I’ve tried various strategies to save both above procedures in a single transformer, but they all fail due to different errors.
Attempt 1: Follow documented strategy
Following the documentation (Column Transformer with Mixed Types) doesn’t work, once text data replaces categorical data:
# documented strategy sum_preprocessor = ColumnTransformer(transformers=[('num', numeric_transformer, numeric_features), ('text', text_transformer, text_features)]) # fails sum_preprocessor.fit(X_train)
returns following error message:
ValueError: all the input array dimensions for the concatenation axis must match exactly, but along dimension 0, the array at index 0 has size 1047 and the array at index 1 has size 3
Attempt 2: FeatureUnion
on the lists of transformers
# create a list of numerical transformer, like those for text numerical_transformer_list = [(x + '_scaler', numeric_transformer, x) for x in numeric_features] # fails column_trans = FeatureUnion([text_transformer_list, numerical_transformer_list])

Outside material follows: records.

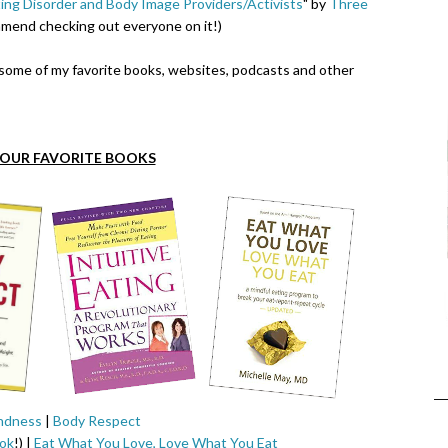
ing Disorder and Body Image Providers/Activists
" by
Three
mend checking out everyone on it!)
e some of my favorite books, websites, podcasts and other
FOUR FAVORITE BOOKS
ndness
|
Body Respect
ok
!) |
Eat What You Love, Love What You Eat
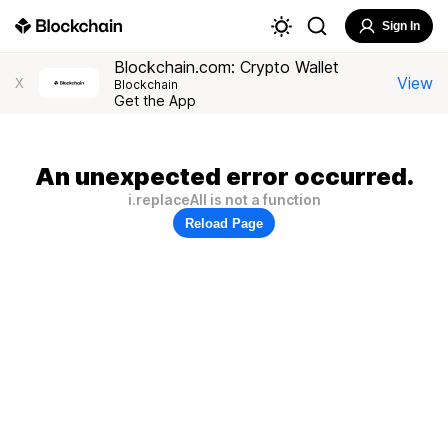
Sign In
Blockchain.com: Crypto Wallet
View
X
Blockchain
Get the App
An unexpected error occurred.
i.replaceAll is not a function
Reload Page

returns following error message:
TypeError: All estimators should implement fit and transform. '('cabin_vectorizer', TfidfVectorizer(max_features=30), 'cabin')' (type <class 'tuple'>) doesn't
Attempt 3: ColumnTransformer
on the lists of transformers
# create a list of all transformers, text and numerical sum_transformer_list = text_transformer_list + numerical_transformer_list # works sum_preprocessor = ColumnTransformer(transformers=sum_transformer_list) # fails sum_preprocessor.fit(X_train)
returns following error message:
ValueError: Expected 2D array, got 1D array instead: array=[54. nan nan ... 20. nan nan]. Reshape your data either using array.reshape(-1, 1) if your data has a single feature or array.reshape(1, -1) if it contains a single sample.
My question
How do I create a single object that can fit
and transform
data mixing text and numerical types?
Answer
Short answer:
all_transformers = text_transformer_list + [('num', numeric_transformer, numeric_features)] all_preprocessor = ColumnTransformer(transformers=all_transformers) all_preprocessor.fit(X_train) train_all = all_preprocessor.transform(X_train) test_all = all_preprocessor.transform(X_test) print(train_all.shape, test_all.shape) # prints (1047, 92) (262, 92)
The difficulty here is that (most?) text transformers expect 1-dimensional input, but (most?) numerical transformers expect 2-dimensional input. ColumnTransformer
handles that by allowing you to specify a single column or a list of columns: in the first case, the 1d array is passed on to the transformer, and in the second a 2d array is passed.
So, to explain the errors in the three attempts:
Attempt 1: The TF-IDF is receiving a 2d array, and treats the columns as the documents not the individual entries, and so produces just three outputs. When it tries to concatenate that to the 1047-row numerical output, it fails.
Attempt 2: FeatureUnion
doesn’t have the same input format as ColumnTransformer
: you shouldn’t have triples (name, transformer, columns)
in this case. Anyway, FeatureUnion
isn’t meant for what you’re doing here.
Attempt 3: This time you’re trying to send 1d data through to the numerical transformer, but those are expecting 2d data.